Time and again tears streaked her fur as the friends emerged from the dark, untied their delphins and rode home together.

"It's so beautiful, Monty!" she told him once, riding home from Desperate Voyage. "Laura Ferret loved him all along, didn't she? And she never told him till the end! All that time, and poor Stefan never knew."

"Beats me why she didn't tell him up front!" He lifted his hat, ran a paw to smooth his fur. "If I would've been her, I would've told him. He still could make his choice, he'd just have had more information to work with if he knew, seems to me."

"No, you silly!" Cheyenne leaned toward her friend in the sunset, Starlet and Boffin side by side. "I couldn't tell you, Stefan. I wanted, but I couldn't. Love isn't love, when it's asked..."

The way she said the words they came softer, more intimate than they had from the screen itself. It was as though she were speaking not to some distant Stefan but to Montgomery Ferret, close enough to touch.

Instead of fading as she learned, her fascination with the pictures grew. An actor can let us share a life, she saw, let us live a life that we could never touch, otherwise. An actor can show what it is to make different decisions, become a wiser, deeper animal. How would it feel, she wondered, to give such a gift?

She thought about this for a long time, the friends talked, and one day she decided.

"I'm going to Hollywood," she told him, their picnic spread on red-check gingham, crisp wild plants they had gathered: greens, nuts, berries. A canteen of mountain water hung from a pine branch nearby. In the grass about them drifts of pale blue mountain daisies listened, nodded agreement.

Monty was silent. It has to be, he thought, and that's all right. She's studied hard, she's got the mind for it, the love for it. She's so pretty, a ferret can't help but watch what she'll do.

"Mr. Alexopoulos told me it's a hard business, acting," he said. "And a lot of it's indoors.

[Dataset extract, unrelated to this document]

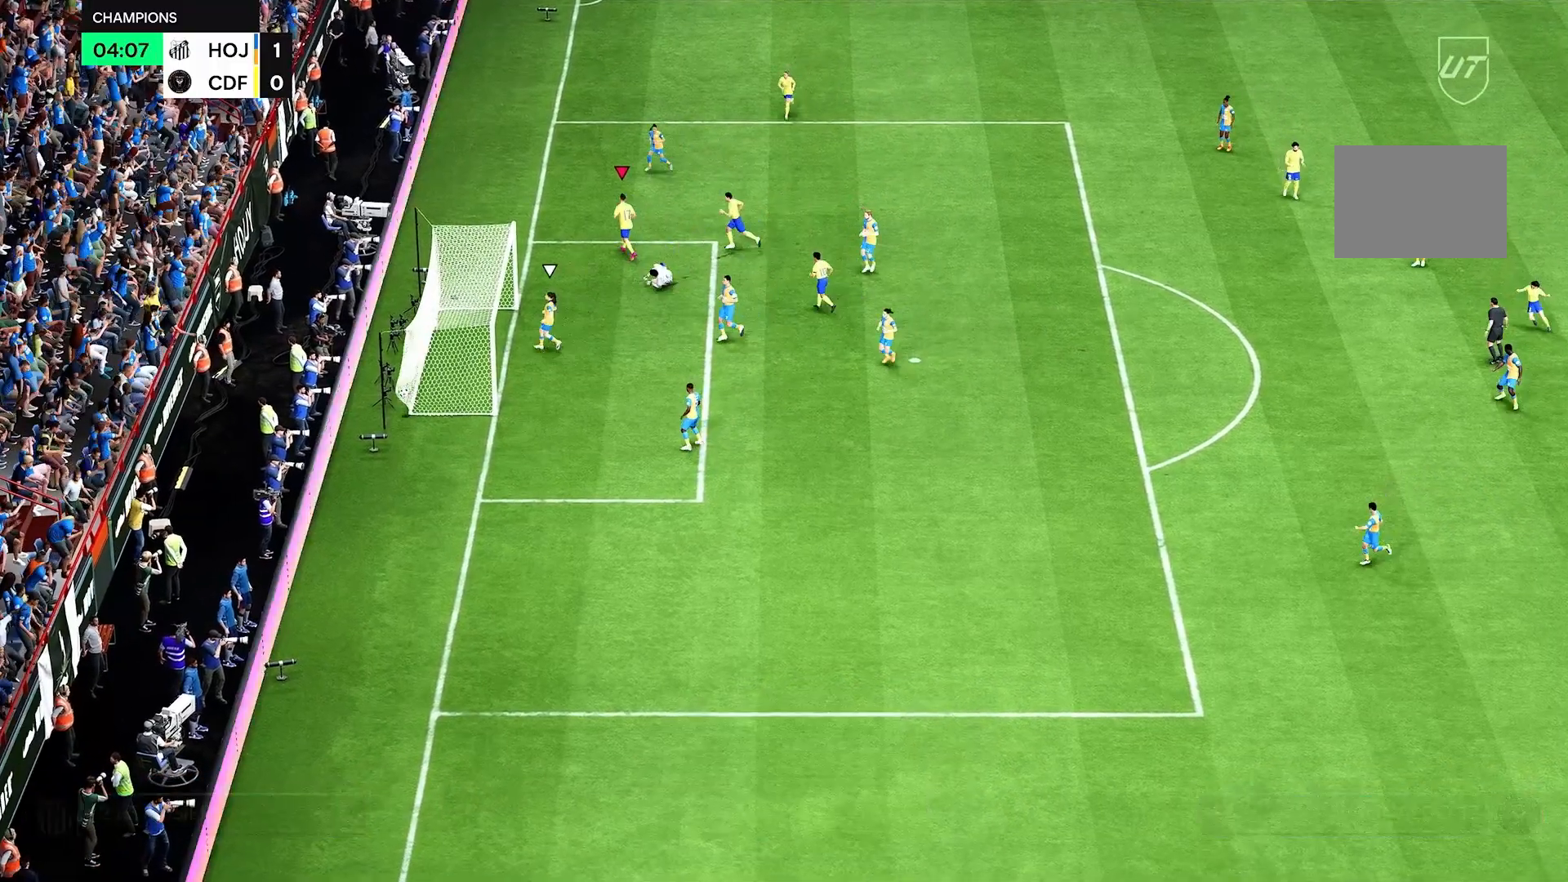
{"buttons": [], "left_stick": "center", "right_stick": "center", "events": [[125, "R2", "up"], [167, "left_stick", "center"]]}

Start early, work late. Over and over, the same scenes. That wouldn't get old for you, Cheye, that wouldn't get...ordinary?"

"It's okay to do ordinary, so long as you don't feel ordinary," she quoted. "Monty, I want to be part of something that changes animals' lives. It would be worth the late, and the over-and-over." She looked to her friend, trusted him to know. "I need to try."

He felt his life shifting, turning around the gingham upon the grass. He waited in the silence, finally asked that which matters, to ferrets, more than any other. "It's your highest right?"

Shadows lengthened a fraction till she answered. She touched the dust-blue brim of her hat lower over her eyes. "Yes."

"Big changes coming."

She nodded.

The two friends looked at each other for a long time.

***

The evening before Cheyenne left for Hollywood was the Harvest Dance, at the Village Hall in Little Paw. Monty and Cheyenne were there, their parents, their friends, Alexopoulos himself, CineMustelid closed for this night, animals from all the countryside round. Ferrets in their best scarves and hats came to dance to the music of fiddle and guitar, lively tunes to make them merry, and fleet of paw.

Arms linked, lithe bodies and graceful tails spun in reels and squares and lines and quarter-dances on a floor carpeted in forest leaves. The friends saw each other flashing by on one star or another. Cheyenne in her blue hat, Monty in his dusted-off brown one, they caught paws and glances for an instant and let go again, they turned with the music and the scents of winter ahead. Of change, ahead.

After a while, Monty disappeared. Cheyenne noticed, whirled herself away from the dance and out the open door from the light of the hall into darkness. She found him sitting on the hitching post by the board sidewalk, leaning against the night.

"Where's my handsome ranchpaw?"

"Hi, Cheye. Just wanted a little quiet."

"It's a wonderful dance."

He nodded.

"Come on," she said, teasing him in the moonlight. "Out with it."

"I like the quiet."

"So what did you learn in your quiet, Monty?"

He thought carefully, his last chance, decided yes. "I learned this."

In his paw, a single mountain daisy, the color of daylight and sky, chosen that afternoon, carried down from their picnic-place in the high country.

"Oh..."

"I'm not much on good-byes."

"I know." She watched him under the moon, studying that broad strong face, his mask and whiskers, as though to hold the moment forever.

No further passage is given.